Cooking up confidence
HEALTHY HELPINGS: Chef Brian Swan teaches the June 4 Cooking Matters class
Empowering families at risk for hunger or obesity with the skills, knowledge and confidence to make healthy and affordable meals is the goal of the Share Our Strengths: Cooking Matters education program. These six-week, hands-on nutrition sessions have been offered for the past two years through a partnership between the MGH Chelsea HealthCare Center and the Boys & Girls Club of Chelsea.
The classes combine collaborative food preparation – using nutritious, readily available, low-cost, culturally appropriate ingredients – with essential information such as instructions on how to read nutrition facts panels and use calorie-counting programs. At the end of each class, participants take home a bag of ingredients so they can practice preparing the recipes taught that day.
During the group’s most recent session in early June, Revere resident Tom Babson said he enrolled in the class – which has been taught in English, Spanish, Arabic and American Sign Language – to learn how to cook healthy meals on a budget.
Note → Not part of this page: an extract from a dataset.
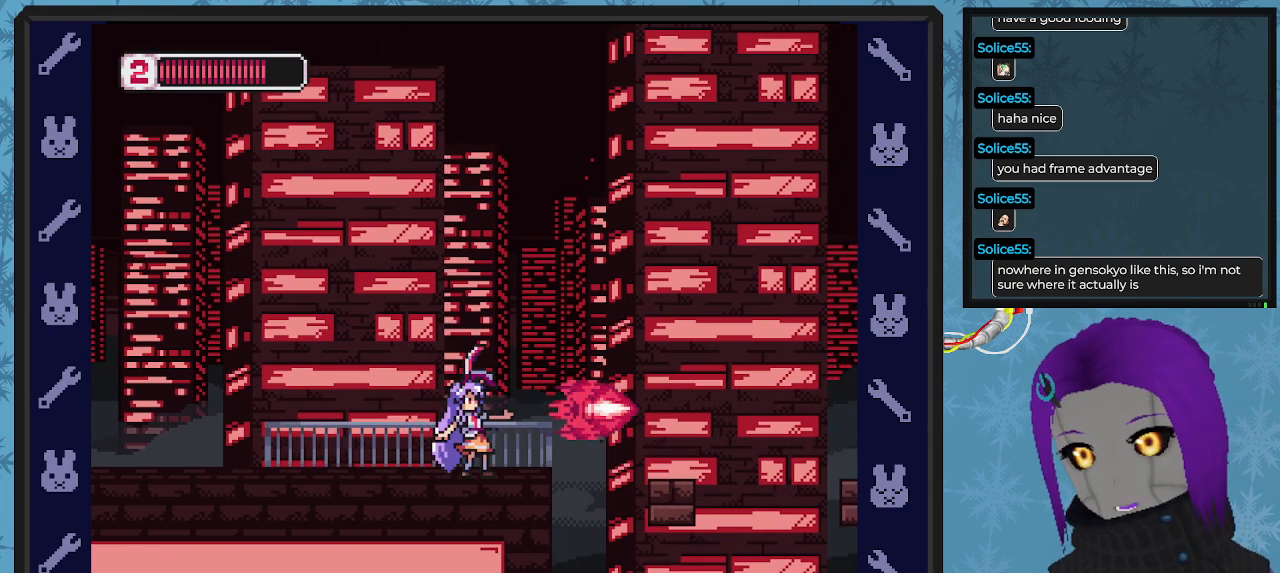
{"buttons": [], "left_stick": "center", "events": [[100, "DPAD_RIGHT", "up"], [267, "DPAD_RIGHT", "down"], [400, "DPAD_RIGHT", "up"]]}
Revere resident Vanety Ocampo, a native of Columbia, said, “I enrolled in the course to learn more about cooking the healthy foods that I see in the markets that I don’t know.”
“This course is an example of Mass General’s strong interest in addressing the ‘social determinants’ of health. By improving the community’s access to healthy foods, we help to improve the health and well-being of the people in that community,” said Melissa Dimond, manager of Community Initiatives/Healthy Living for Community Health Improvement at MGH Chelsea, part of the MGH Center for Community Health Improvement.